Introduction
Growth of dairy calves and heifers is usually correlated with concentration of protein (ruminally degradable and undegradable), energy and vitamin and mineral content of the ration. However, the balance of the ionic strength of the diet has been shown to affect production of dairy cows – particularly during the dry period and early in lactation. A question asked by researchers at the University of Kentucky was “does dietary cation-anion balance affect performance of young calves?”
Cation-anion balance
Ions are classified as groups of one or more atoms with an electrical charge due to the gain or loss of electrons. Ions can have a positive charge (cations) or a negative charge (anions). In the body, cations and anions are abundant and are responsible for a wide variety of biological functions.
Minerals are particularly important ions in the body. Cations include calcium, potassium, sodium, magnesium and others. Important anions include sulfur, oxygen, chloride, among others. The cation-anion balance of a diet is usually calculated in equivalents or milliequivalents. An equivalent is defined as the weight of a substance (grams) divided by the equivalent weight (grams). In turn, the equivalent weight of a substance that contains 1 mole of ions. It is calculated as the molecular weight (grams) / valence (charge) of the substance. For example, one equivalent of sodium ion (Na+) is calculated as molecular weight (23) / valence (1) = 23.
Calculation of dietary cation-anion balance in dairy cattle diets is typically calculated as the number of milliequivalents of (Na + K) – (Cl + S), which represents the amount of important cations (sodium and potassium) and anions (chloride and sulfur) in the diet. Other researchers may use other ions in the diet.
Manipulation of the dietary cation-anion balance (DCAB) has been shown to affect overall mineral metabolism in many animals, including dairy cattle. Reducing the DCAB (increasing the amount of anions in the diet and/or reducing the amount of cations) has been shown to reduce the incidence of parturient paresis (milk fever) in dairy cows – consequently, many dairy farmers regularly feed a negative DCAB diet to their dry cows.

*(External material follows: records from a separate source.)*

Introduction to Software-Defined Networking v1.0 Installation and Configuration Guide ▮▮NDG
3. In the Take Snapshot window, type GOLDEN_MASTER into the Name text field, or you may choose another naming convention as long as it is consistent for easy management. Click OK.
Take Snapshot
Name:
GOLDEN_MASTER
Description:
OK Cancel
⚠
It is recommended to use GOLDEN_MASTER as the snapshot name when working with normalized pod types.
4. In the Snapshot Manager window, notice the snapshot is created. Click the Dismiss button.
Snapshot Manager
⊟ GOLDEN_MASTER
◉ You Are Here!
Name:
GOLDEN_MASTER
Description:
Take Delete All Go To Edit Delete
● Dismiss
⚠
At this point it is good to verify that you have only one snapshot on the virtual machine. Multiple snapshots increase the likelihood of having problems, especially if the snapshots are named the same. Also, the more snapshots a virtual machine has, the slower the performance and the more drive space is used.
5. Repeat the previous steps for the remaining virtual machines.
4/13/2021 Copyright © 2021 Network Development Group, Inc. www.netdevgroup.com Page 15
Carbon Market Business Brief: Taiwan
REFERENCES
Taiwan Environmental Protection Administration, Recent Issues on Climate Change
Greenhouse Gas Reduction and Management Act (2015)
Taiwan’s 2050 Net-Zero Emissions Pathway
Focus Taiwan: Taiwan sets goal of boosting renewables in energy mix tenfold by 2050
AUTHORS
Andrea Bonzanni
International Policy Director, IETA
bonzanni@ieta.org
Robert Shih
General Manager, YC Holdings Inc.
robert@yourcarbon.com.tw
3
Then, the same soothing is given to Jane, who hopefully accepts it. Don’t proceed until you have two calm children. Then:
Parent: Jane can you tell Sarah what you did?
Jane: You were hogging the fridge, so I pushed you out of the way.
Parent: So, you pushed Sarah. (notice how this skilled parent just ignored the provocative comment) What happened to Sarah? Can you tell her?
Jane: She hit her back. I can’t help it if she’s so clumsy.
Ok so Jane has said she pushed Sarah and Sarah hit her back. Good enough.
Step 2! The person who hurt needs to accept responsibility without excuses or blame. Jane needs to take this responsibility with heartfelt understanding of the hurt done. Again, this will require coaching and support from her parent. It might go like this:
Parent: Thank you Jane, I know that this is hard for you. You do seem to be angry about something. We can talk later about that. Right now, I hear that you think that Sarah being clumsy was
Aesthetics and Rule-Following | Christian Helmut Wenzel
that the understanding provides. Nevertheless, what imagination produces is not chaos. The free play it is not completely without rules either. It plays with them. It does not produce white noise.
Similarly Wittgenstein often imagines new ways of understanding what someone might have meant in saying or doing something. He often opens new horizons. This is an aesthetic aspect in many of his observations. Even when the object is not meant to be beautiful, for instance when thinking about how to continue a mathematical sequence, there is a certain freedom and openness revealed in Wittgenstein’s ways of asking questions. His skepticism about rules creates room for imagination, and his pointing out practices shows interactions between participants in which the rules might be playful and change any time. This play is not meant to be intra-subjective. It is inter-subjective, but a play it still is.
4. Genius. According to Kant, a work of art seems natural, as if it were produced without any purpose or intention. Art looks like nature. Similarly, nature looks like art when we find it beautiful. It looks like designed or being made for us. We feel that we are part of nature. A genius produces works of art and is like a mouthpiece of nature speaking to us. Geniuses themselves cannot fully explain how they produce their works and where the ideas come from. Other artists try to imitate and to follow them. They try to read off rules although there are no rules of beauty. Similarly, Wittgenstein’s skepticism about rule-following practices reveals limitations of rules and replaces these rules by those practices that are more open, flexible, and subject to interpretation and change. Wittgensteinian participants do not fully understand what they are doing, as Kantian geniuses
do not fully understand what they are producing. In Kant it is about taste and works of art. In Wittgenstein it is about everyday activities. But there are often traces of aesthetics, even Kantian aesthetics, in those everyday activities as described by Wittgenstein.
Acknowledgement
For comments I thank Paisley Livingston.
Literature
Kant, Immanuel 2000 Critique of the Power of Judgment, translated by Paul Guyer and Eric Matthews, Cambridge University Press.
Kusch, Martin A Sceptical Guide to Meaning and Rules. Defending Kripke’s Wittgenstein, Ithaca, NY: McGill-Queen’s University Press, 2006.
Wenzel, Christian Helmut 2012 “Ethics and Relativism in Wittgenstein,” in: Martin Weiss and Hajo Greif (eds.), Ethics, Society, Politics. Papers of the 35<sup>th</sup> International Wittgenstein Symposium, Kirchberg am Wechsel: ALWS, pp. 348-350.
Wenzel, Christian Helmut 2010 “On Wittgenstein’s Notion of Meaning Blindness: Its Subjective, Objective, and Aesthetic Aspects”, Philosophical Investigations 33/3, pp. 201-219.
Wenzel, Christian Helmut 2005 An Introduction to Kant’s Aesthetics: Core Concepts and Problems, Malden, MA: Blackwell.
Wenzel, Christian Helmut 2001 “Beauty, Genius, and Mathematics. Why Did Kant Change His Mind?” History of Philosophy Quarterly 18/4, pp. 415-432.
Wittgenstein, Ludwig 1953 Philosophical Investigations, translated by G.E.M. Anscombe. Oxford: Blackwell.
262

There is relatively little information regarding the use of DCAB diets in calves. In two studies done at the University of Kentucky (1, 2), researchers fed calves varying DCAB diets to evaluate their effects on animal health and growth.
Experiment 1. In this study (1), 32 weaned calves (56 to 70 d of age) were fed calf starters containing –18, 5, 23, or 38 mEq, calculated as (Na + K) – (Cl + S) / 100 grams of dietary DM. The DCAB was manipulated by varying the amount of calcium chloride (CaCl2) and sodium bicarbonate (NaHCO3). Calves were fed for eight weeks and measures of growth, intake, and blood and urine parameters were measured.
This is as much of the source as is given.